Sponsorship & Ad Buy - $4.0mm

  • $2.50mm CES Sponsorship Fee

  • $1.00mm Out Of Home Takeover

  • $1.00mm Ad Spend

  • $0.50mm Ad Agency Fee

Oversight and T&E - $3.5mm

  • $0.75mm Agency Of Record Fee

  • $0.50mm Strategy Consulting Fee

  • $0.50mm 1k Employee T&E

  • $0.50mm Executive T&E

  • $0.50mm PR Agency Fee

  • $0.50mm Partner Agency Fees

  • $0.25mm Uber $20 Vouchers

The ~$15mm may have been reduced to ~$10mm through contributions by Delta’s partners who made joint announcements together during the event. Assuming $0.75mm buy-in by each of these 6 partners, that’s $4.5mm or approximately ⅓ of the total expense offset by these partner investments.

Partnership Announcements

  • Uber

  • Airbus

  • Joby Aviation (Autonomous Aerial Vehicle (“AAVs”))

  • YouTube (by Google)

  • Qualtrics (by SAP)

  • DraftKings

  • Starlink

Delta got a lot.

Delta’s annual revenue is $61.6 billion of which $3.46 billion is net income (5.6% profit margin). Delta’s annual marketing budget is $347 million which means it spends 10% of net income on marketing; so the ~$10mm-$15mm spent on the Sphere Keynote is approximately 2.9%-4.3% of the entire annual marketing budget in return for a massive PR event, new features launch (Delta Concierge App, 4K HDR OLED Displays), new partnerships launches, technology-forward positioning, 20k attendees activated, mesmerizing content, media amplification, partner management, affiliate/influencer management (Video Creator Ian Bellinger, Blogger Ben Taylor NYC, Film Director Adrian Per (omgadrian), Personal Blog Finding Fiona, etc…). This was the greatest interest searchers had in Delta Airlines over the last twelve months excluding the 1,200 flight cancellations in late July associated with the Crowdstrike outage.

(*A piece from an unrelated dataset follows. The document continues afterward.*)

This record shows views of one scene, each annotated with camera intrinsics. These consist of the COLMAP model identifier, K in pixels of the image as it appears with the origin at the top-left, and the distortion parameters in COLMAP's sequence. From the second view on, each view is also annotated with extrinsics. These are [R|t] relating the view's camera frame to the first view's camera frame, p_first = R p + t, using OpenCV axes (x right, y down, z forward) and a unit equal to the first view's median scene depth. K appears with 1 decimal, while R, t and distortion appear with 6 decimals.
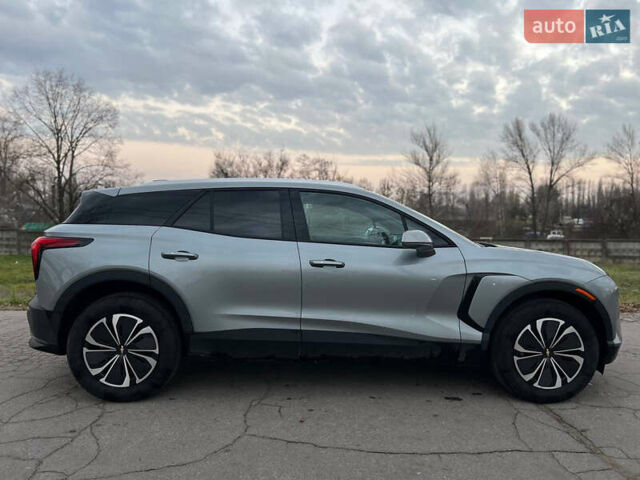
lens RADIAL K [[470.2, 0, 320.0], [0, 470.2, 240.0], [0, 0, 1]] dist [0.036252, -0.045632]
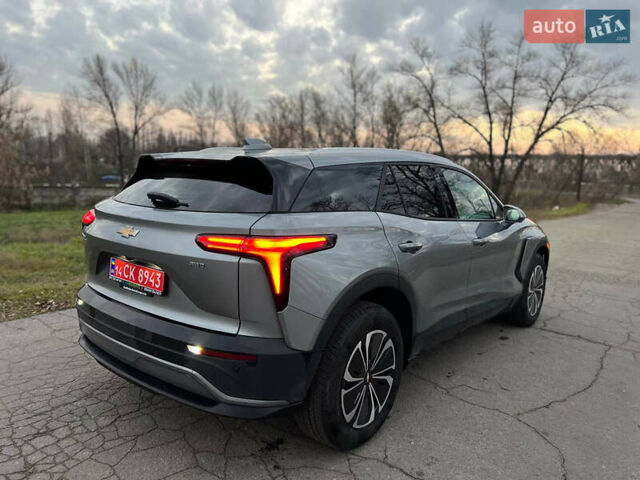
lens RADIAL K [[470.2, 0, 320.0], [0, 470.2, 240.0], [0, 0, 1]] dist [0.036252, -0.045632]
pose [[0.673674, -0.082844, 0.734371, -1.008468], [-0.004122, 0.993260, 0.115831, -0.073373], [-0.739017, -0.081059, 0.668792, 0.571184]]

Customer experience took a back seat.

Delta wanted to be perceived as technology forward, customer-centric, and connecting the world. Seems it did alright with the technology forward, not as much with the latter. What really matters for Customer-Centric? Seems the focus should be on ticket prices, nuisance fees, time wasted, comfort, inflight internet quality, and dilution of loyalty point value. But they barely touched on these points.

Airbus spoke about commitment to reduce fuel costs by 25% through fascinating technology like lighter planes and flexible wings; that should have been showcased more to marry technology with what matters, making a big difference with ticket prices and beyond.

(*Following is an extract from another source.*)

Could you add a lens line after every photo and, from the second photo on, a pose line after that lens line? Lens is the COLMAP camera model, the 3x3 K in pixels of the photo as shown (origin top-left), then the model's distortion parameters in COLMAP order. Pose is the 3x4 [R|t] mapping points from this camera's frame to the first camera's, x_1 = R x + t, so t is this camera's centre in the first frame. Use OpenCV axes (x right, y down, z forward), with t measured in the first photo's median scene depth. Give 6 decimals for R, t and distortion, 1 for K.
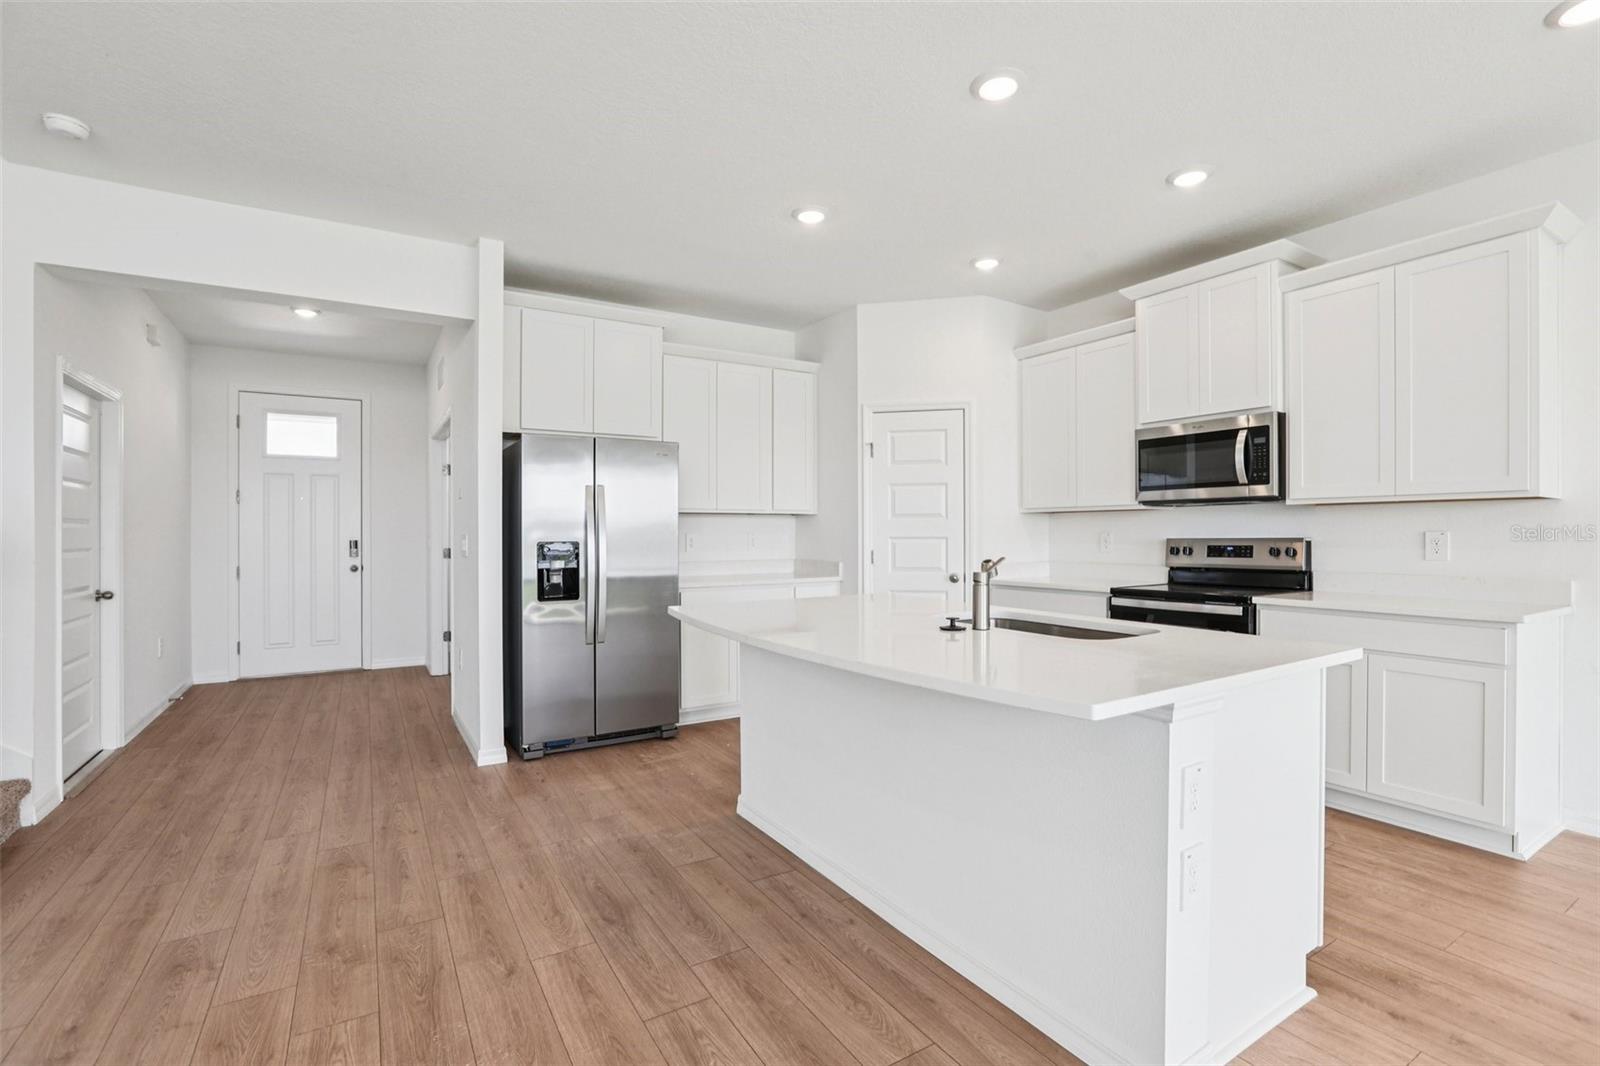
lens RADIAL K [[726.7, 0, 800.0], [0, 726.7, 533.0], [0, 0, 1]] dist [0.000909, 0.000595]
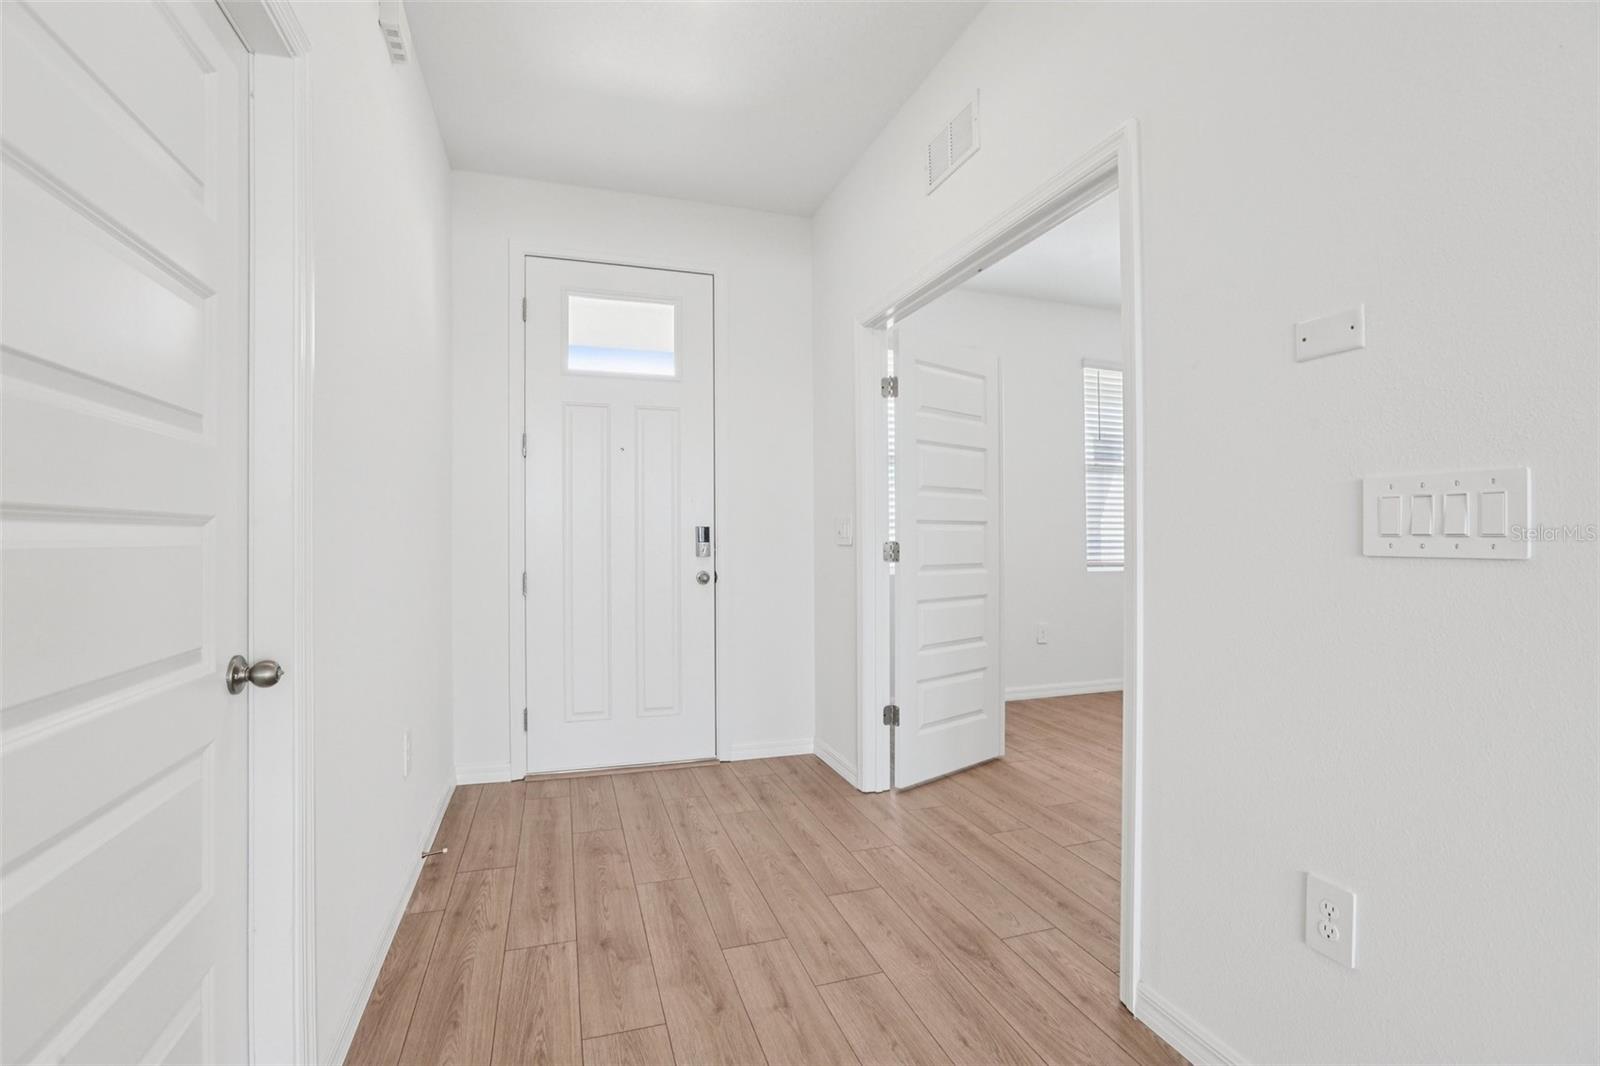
lens RADIAL K [[726.7, 0, 800.0], [0, 726.7, 533.0], [0, 0, 1]] dist [0.000909, 0.000595]
pose [[0.977201, -0.002680, -0.212298, -0.321004], [0.001278, 0.999976, -0.006745, 0.014068], [0.212311, 0.006320, 0.977182, 0.360380]]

Ed Bastion announced partnership with Starlink; there has been a massive decline in inflight internet quality; passengers used to be able to work productively inflight but those days seem to have ended; if Starlink improves inflight internet, that’s a game changer which could have been hugely impactful.

A digital concierge is minimum requirement for airlines; most already have great mobile app functionality; this doesn’t address time wasted and comfort unless you are one of the top 5% who fly enough to earn upgrades or wealthy enough to fly in business or first class who also are less sensitive to ticket prices and nuisance fees; Delta Concierge packages the elite experience for the top 5% and still leaves the other 95% frustrated.

The Uber/Skymiles partnership to extend those loyalty programs are a distraction from the core value prop of earning free flights which is less and less feasible given the earn value.

But it was worth it.

Could Delta have done better, yes. But, it was an incredible marketing program.

In the “sea of sameness” of the awful air travel experience that angers customers daily and that other industries like hotels are following closely, basic differentiation still matters and in this respect Delta went above and beyond. Going to CES was already a bold move; however, instead of spending ~$5mm-$10mm on an enormous booth, Delta took a novel approach to build significant brand awareness around experience, association with leading brands, and PR regarding a vast set of large investments.

So, was it worth it? I think yes. The execution was incredible. They could have more closely tied into what truly matters but they don’t need to provide the best experience; they just need to outperform their rival providers of a mediocre air travel experience. And they have investments in all areas that matter so they can accelerate any of them at almost any time with a reasonable time horizon to maintain and grow the lead just enough.